9 level3-pni.iad1.us.voxel.net (4.53.116.2) 17.609 ms 15.057 ms 10.113 ms
10 unknown.prolexic.com (209.200.144.192) 9.186 ms 9.462 ms 9.315 ms
11 unknown.prolexic.com (209.200.144.197) 17.753 ms 17.767 ms 18.851 ms
12 unknown.prolexic.com (209.200.169.98) 9.922 ms 9.542 ms unknown.prolexic.com (209.200.169.96) 11.471 ms
13 192.30.252.215 (192.30.252.215) 13.569 ms 192.30.252.207 (192.30.252.207) 9.660 ms 192.30.252.215 (192.30.252.215) 13.150 ms
14 github.com (192.30.252.130) 9.051 ms 8.833 ms *
We're still recovering; please give the site a bit of time to come back! Not everything can be expected to work until we've gone green on status.github.com. Thanks
No, but there's recently been a lot of talk about the Hidden Tear ransomware source being taken off of GitHub soon. Given that the author has already been blackmailed and all the drama surrounding that, this is a possibility.
Huh, TIL. I always assumed that they meant that the errors themselves are unicorns because they rarely happen and even when they do, you usually don't see them.
If people are going to depend on github being up for their CI workflows, etc., there should be serious effort expended at the network and cache layer to be suitably reliable. It's probably fine to not be able to do developer-level actions for hours, but even a 5m outage in deploying other systems is unacceptable for most businesses.
I heavily rely on Github # tags to document my codebase. Failures like this make me wonder if there is any way to decouple my codebase from Github while preserving all the comments and issues on commits I've built up.
Good thing we've got mirrors, and don't depend on GitHub for releases. Still, we interact with our customers through GitHub and use it heavily in our workflow. Productivity is impacted if not stopped.
Github is back online! Github is back online! Github is back online! Github is back online! Github is back online! Github is back online! Github is back online! Github is back online!
(Positive in this sense has a similar meaning in behavioral psychology's terminology for operant conditioning, adding punishment.. which both come off as odd with our common use of positive as good and beneficial :/ https://en.wikipedia.org/wiki/Operant_conditioning)
...Carrying on with your analysis, since uninterrupted positive feedback loops result in explosion, I guess that would mean either (for this outage) github's fallback status page would go down or the parts of the network carrying that traffic, which could not handle their increased load, would go down.

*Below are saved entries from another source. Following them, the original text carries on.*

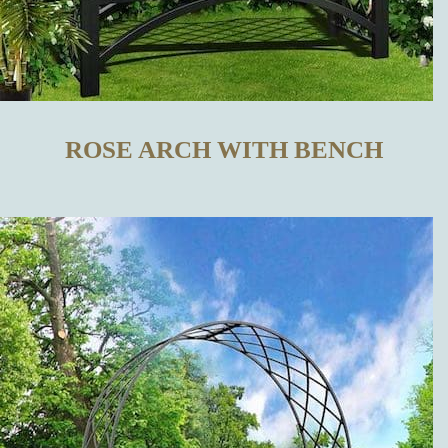
TRELLISES
IN OUR
ONLINE SHOP
ROSE ARCH WITH BENCH
WHAT
DISTINGUISHES
OUR METAL
TRELLISES
FROM THOSE
MADE BY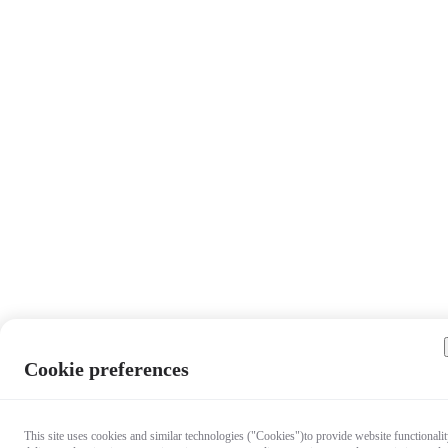
Cookie preferences
This site uses cookies and similar technologies ("Cookies")to provide website functionalit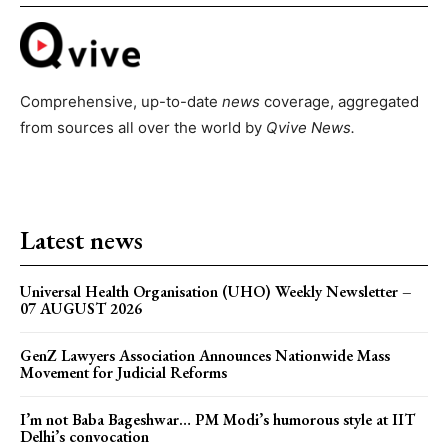
Comprehensive, up-to-date
news
coverage, aggregated
from sources all over the world by
Qvive
News.
Latest news
Universal Health Organisation (UHO) Weekly Newsletter –
07 AUGUST 2026
GenZ Lawyers Association Announces Nationwide Mass
Movement for Judicial Reforms
I’m not Baba Bageshwar… PM Modi’s humorous style at IIT
Delhi’s convocation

Probably better we would rework these control mechanisms and reroute \ rewire \ entirely change these processes.
The best approach to this was shown recently by Slack, where they had a huge team of people on social media while their engineers figured out the outage.
Too bad I'm not teaching someone to use git and/or github right now. Perfect opportunity for a practical joke. "Oh, great, look... you broke GitHub with that last command."
Grammar police are on the job- everyone can calm down... Unless the grammar police are the REASON for the outage. Mother should I trust the government?
Self-hosted isn't 100% reliable either. Nobody is that good. I've done serious high availability (financial system that would land on the front page of the New York Times the way Github lands on HN), and it wasn't 100%. And the overhead of high availability is incredible.
No way would I do self-hosted version control. I have better things to do than babysit servers for commodity services.
"Fool me once, shame on you. Fool me twice, shame on me."
I can learn from my mistakes and improve progressively.
If I rely on another instead, I cannot, and I cannot (necessarily and confidently) see to it that they learn from their mistakes and improve.
By relying on another (at least an unreliable \ uncommunicative \ uncooperative one), I cannot improve my chances of them not making those same mistakes again, taking me down with them.